Zijn vordering is gebaseerd op de onder 1.3 genoemde
verzekeringsovereenkomst.
2.2 Noordhollandsche heeft ten verwere aangevoerd dat geen sprake is
van inkomstenderving. De arbeidsongeschiktheid is pas ná het
faillissement gemeld; na het faillissement heeft geen loonbetaling
plaatsgevonden. Daarom is er geen schade en trouwens ook geen
"verzekerd evenement". Op het moment van melding was er daarom geen
verzekerd belang. Volgens Noordhollandsche is de verzekering (anders
dan [verweerder] meent) een schadeverzekering. (...)
2.5.2 Met de Rechtbank is het Hof van oordeel dat het aankomt op uitleg
van de verzekeringsovereenkomst. Daarbij komt het niet alleen aan op de
bewoordingen van de relevante bepalingen, maar ook op de zin die
partijen daaraan in de gegeven omstandigheden mochten toekennen en op
hetgeen zij op dit punt redelijkerwijs van elkaar mochten verwachten.

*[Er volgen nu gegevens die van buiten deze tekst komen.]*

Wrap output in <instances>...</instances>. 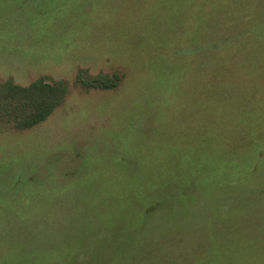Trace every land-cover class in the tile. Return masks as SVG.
<instances>
[{
  "label": "rangeland",
  "instance_id": "rangeland-1",
  "mask_svg": "<svg viewBox=\"0 0 264 264\" xmlns=\"http://www.w3.org/2000/svg\"><path fill=\"white\" fill-rule=\"evenodd\" d=\"M41 83L0 118V264H264V0H0V116Z\"/></svg>",
  "mask_w": 264,
  "mask_h": 264
},
{
  "label": "trees",
  "instance_id": "trees-1",
  "mask_svg": "<svg viewBox=\"0 0 264 264\" xmlns=\"http://www.w3.org/2000/svg\"><path fill=\"white\" fill-rule=\"evenodd\" d=\"M117 79V77L113 78L112 81L108 82L110 85L106 84L105 88H112L117 86ZM94 82L95 81H92L91 83L88 82L85 84V86H98L97 82ZM40 87V97H37L35 95V98L40 100L39 104H37L35 101H32V107L30 108V103L25 102L23 104V107L20 108L19 111L16 113L11 112V106L3 105L5 109V115L0 116V118L5 120V122H13L14 125L18 127L29 126L40 120H43V118H45L50 112L51 107L61 101V98L63 97V91L59 92L55 96H52L53 94L57 93L55 91L57 89V84L41 83ZM4 89L6 90V92L3 95L10 94L11 96H13V94L16 92L17 89H19V87L13 85L12 80L10 79L6 81Z\"/></svg>",
  "mask_w": 264,
  "mask_h": 264
}]
</instances>
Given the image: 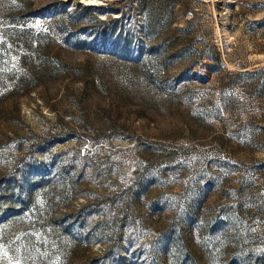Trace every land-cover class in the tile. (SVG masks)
Wrapping results in <instances>:
<instances>
[{"label": "rangeland", "instance_id": "obj_1", "mask_svg": "<svg viewBox=\"0 0 264 264\" xmlns=\"http://www.w3.org/2000/svg\"><path fill=\"white\" fill-rule=\"evenodd\" d=\"M0 264H264V0H0Z\"/></svg>", "mask_w": 264, "mask_h": 264}]
</instances>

Het Hof signaleert dat partijen in dit verband uitgebreide
beschouwingen hebben gewijd aan de ontwikkelende rechtsopvattingen over
het rechtskarakter van de arbeidsongeschiktheidsverzekering, in het
bijzonder of de verzekering als een schade- dan wel een
sommenverzekering moet worden beschouwd. Naar 's Hofs oordeel kan bij
de beoordeling van het verzekerd belang evenwel niet worden volstaan
met een dergelijke algemene benadering; bij de uitleg moet acht te
worden geslagen op de concrete omstandigheden van het geval (rov. 4.3).
Hierop wordt overwogen
"4.4 De tekst van artikel 3 maakt duidelijk dat partijen voor ogen
stond dat aan [verweerder] een geldelijke vergoeding zou toekomen in
geval van inkomensderving als gevolg van arbeidsongeschiktheid. Die
tekst is echter dermate algemeen geredigeerd dat deze hier niet zonder
meer uitsluitsel geeft. Dat het beroep van [verweerder] op het
polisblad wordt omschreven als "Directeur bouwbedrijf (adm./commercieel
werkzaam)" maakt het niet anders.
4.5 In geval van inkomensderving als gevolg van arbeidsongeschiktheid
ontleende [verweerder] blijkens het polisblad aan de verzekering een
aanspraak op een vaste uitkering die naargelang de omvang van de
arbeidsongeschiktheid kon variëren.
Ook dat element van de verzekeringsovereenkomst biedt geen uitsluitsel
ten aanzien van het verzekerd belang dat de Noordhollandsche en
[verweerder] op het oog hebben gehad. Wel valt op dat de partijen geen
koppeling tot stand hebben gebracht met het door [verweerder] in zijn
bedrijf verdiende arbeidsinkomen. Zo was [verweerder] bijvoorbeeld niet
gehouden om de Noordhollandsche periodiek op de hoogte te brengen van
het bestaan en de omvang van het door hem in zijn bedrijf verdiende
inkomen. In ieder geval wijst, een en ander er niet op dat aan partijen
het door de Noordhollandsche verdedigde verzekerd belang voor ogen
heeft gestaan.
4.5 De gedragingen van de Noordhollandsche wijzen evenmin op haar
gelijk. De omstandigheid dat zij tot uitkering is overgegaan naar
aanleiding van het door [verweerder] in 2002 opgelopen letsel, hoewel
aan [verweerder] zijn loon werd doorbetaald, logenstraft haar stelling
dat [verweerder] slechts uitkering op grond van de
verzekeringsovereenkomst toekomt ingeval van inkomensderving door
arbeidsongeschiktheid. De omstandigheid dat de Noordhollandsche na het
faillissement van de vennootschap aanspraak is blijven maken op
betaling van de verzekeringspremie is ook niet in overeenstemming met
haar standpunt dat het verzekerd belang zou zijn vervallen.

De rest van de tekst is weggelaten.